■ Exercise: For the data below, restate word for word only the lines from the line containing "3. Boston Children's Hospital" through the line containing "37 Uric Acid", both ends included.

*** Opening of Materials provided ***

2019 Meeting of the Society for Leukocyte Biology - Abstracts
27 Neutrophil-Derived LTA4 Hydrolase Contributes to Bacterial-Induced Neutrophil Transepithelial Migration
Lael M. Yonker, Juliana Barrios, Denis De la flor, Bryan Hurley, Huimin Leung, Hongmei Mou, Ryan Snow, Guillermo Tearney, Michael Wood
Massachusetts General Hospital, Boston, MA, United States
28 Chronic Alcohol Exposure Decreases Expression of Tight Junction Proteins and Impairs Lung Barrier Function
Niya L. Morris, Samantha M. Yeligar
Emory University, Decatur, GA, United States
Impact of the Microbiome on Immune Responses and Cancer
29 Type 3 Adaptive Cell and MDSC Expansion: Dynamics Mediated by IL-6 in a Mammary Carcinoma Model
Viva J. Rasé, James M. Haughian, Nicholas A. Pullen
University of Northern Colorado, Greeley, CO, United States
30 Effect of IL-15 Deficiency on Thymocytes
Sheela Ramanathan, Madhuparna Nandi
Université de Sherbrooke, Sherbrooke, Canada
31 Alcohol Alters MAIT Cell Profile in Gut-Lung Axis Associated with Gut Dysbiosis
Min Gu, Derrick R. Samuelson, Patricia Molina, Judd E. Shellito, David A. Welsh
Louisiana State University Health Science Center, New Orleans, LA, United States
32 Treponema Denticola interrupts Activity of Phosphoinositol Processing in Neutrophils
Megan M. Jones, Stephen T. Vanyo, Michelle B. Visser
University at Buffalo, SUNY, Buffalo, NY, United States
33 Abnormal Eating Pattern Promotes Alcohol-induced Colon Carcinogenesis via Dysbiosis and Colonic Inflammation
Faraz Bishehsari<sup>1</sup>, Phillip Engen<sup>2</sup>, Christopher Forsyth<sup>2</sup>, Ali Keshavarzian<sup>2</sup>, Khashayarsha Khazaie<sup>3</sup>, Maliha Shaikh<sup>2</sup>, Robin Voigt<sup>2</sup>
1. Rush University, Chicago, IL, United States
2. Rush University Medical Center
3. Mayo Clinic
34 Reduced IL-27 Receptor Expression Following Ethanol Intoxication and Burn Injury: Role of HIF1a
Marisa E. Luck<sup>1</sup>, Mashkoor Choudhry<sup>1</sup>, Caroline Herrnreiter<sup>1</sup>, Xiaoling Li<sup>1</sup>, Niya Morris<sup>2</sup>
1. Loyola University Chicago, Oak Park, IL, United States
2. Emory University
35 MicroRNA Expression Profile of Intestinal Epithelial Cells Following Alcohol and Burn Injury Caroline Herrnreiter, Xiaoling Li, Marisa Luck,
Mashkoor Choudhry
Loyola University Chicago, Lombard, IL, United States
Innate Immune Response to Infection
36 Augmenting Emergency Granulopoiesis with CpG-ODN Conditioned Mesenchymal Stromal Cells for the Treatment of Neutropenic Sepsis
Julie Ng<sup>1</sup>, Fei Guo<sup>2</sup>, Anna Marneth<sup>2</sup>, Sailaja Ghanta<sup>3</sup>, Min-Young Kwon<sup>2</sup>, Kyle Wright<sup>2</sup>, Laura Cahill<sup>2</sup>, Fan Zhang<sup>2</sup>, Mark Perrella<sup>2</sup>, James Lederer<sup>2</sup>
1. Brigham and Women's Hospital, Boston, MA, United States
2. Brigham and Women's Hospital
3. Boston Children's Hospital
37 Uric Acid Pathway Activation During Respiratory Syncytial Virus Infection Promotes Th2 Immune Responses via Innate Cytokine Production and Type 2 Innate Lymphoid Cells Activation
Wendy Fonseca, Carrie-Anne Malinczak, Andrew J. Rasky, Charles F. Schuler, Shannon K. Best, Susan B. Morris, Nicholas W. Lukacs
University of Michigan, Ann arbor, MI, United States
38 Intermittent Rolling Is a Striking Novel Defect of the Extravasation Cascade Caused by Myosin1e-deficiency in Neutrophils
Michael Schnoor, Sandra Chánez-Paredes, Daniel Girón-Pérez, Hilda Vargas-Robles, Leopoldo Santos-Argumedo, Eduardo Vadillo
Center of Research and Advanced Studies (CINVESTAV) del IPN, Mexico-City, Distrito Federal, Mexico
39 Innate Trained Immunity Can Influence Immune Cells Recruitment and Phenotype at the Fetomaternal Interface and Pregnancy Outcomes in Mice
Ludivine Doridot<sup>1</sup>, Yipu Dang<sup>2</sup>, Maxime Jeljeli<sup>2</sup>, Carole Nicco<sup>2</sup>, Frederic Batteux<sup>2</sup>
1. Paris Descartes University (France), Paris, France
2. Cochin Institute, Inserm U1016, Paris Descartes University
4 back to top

*** Close of Materials provided ***

■ Output of the task:
3. Boston Children's Hospital
37 Uric Acid Pathway Activation During Respiratory Syncytial Virus Infection Promotes Th2 Immune Responses via Innate Cytokine Production and Type 2 Innate Lymphoid Cells Activation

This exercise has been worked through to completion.